Elvis Presley Enterprises, which owns the rights to all things Elvis in the United States, allowed only a cursory look at the list.
A partial copy of the list will be released this month as a perk for members of the Elvis Presley Collectors Club, formed by Graceland as an insider's view of the King's things.
"He used to say, `I can appreciate the best of everything,"' says Elvis friend and disc jockey George Klein, who once asked Presley why he liked opera stars Mario Lanza and Enrico Caruso.
There is only one opera recording (by Lanza) in the Elvis collection, which Graceland spokesman Todd Morgan says "leans heavily to black rhythm and blues and to black and white gospel."
Graceland archivists cataloged the recordings by title and last names of artists, so exact numbers in each category aren't readily available. That's because many who began as gospel singers crossed over into pop and R&B and later returned to their gospel roots.
But Elvis' friends said they didn't need a list to know that gospel recordings were his favorites and the music he most often played for friends.

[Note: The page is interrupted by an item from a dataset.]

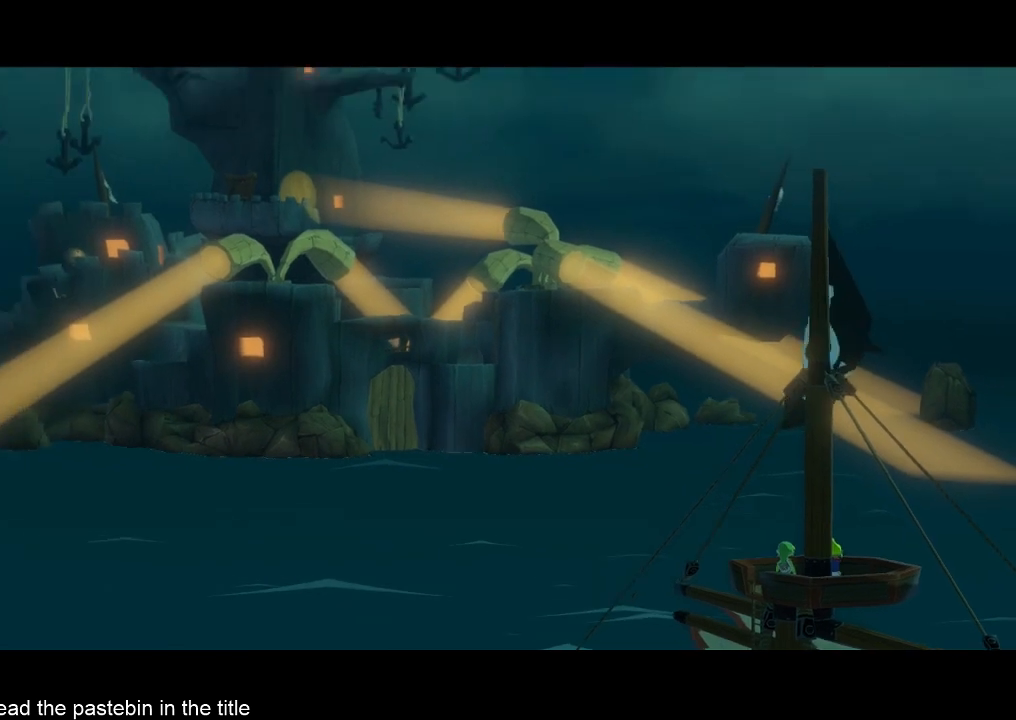
{"buttons": [], "left_stick": "center", "right_stick": "center", "events": []}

"He loved close harmony," says Red West, a former member of the Memphis Mafia, the nickname given to Presley's closest group of friends.
He says Presley's favorite groups were the Harmonizing Four and Golden Gate and his favorite gospel singers included Jimmy Jones, Jake Hess and Mahalia Jackson.

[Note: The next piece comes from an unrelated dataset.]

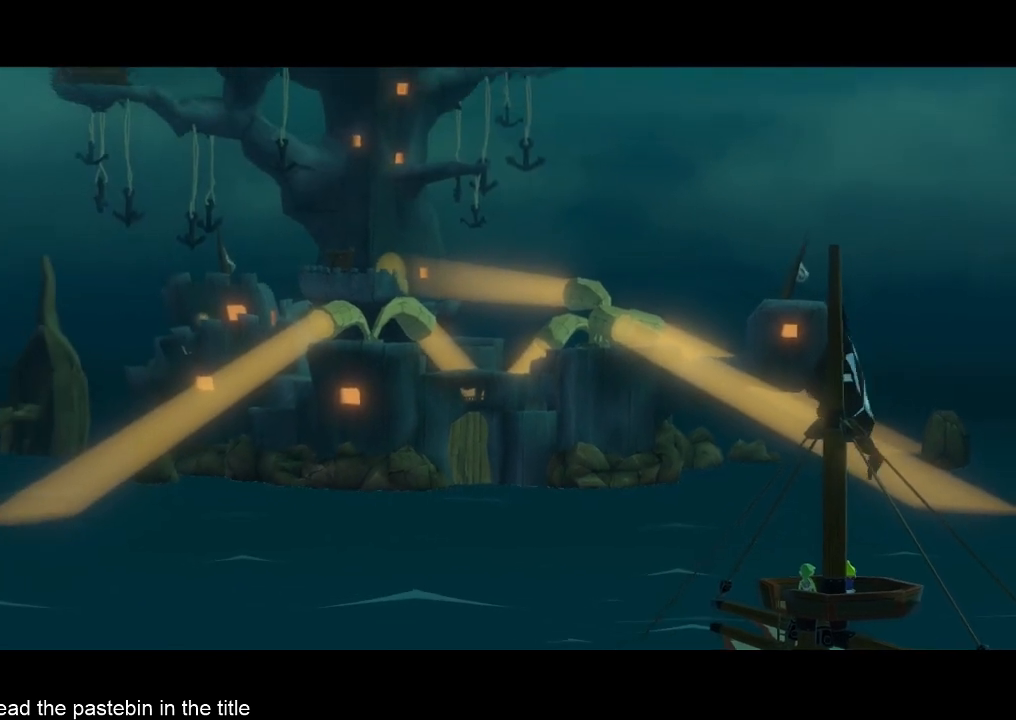
{"buttons": [], "left_stick": "center", "right_stick": "center", "events": []}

It was that close harmony that also made him a big fan of the Ink Spots and The Platters, especially love songs, says West.
There are relatively few female singers in the record collection, but friends say his favorites included Anne Murray, Vicki Carr, Jackson, Della Reese, Dionne Warwick, Gentry, Leslie Uggams, Timi Yuro, the Andrews Sisters, the McGuire Sisters and his former backup group, The Sweet Inspirations.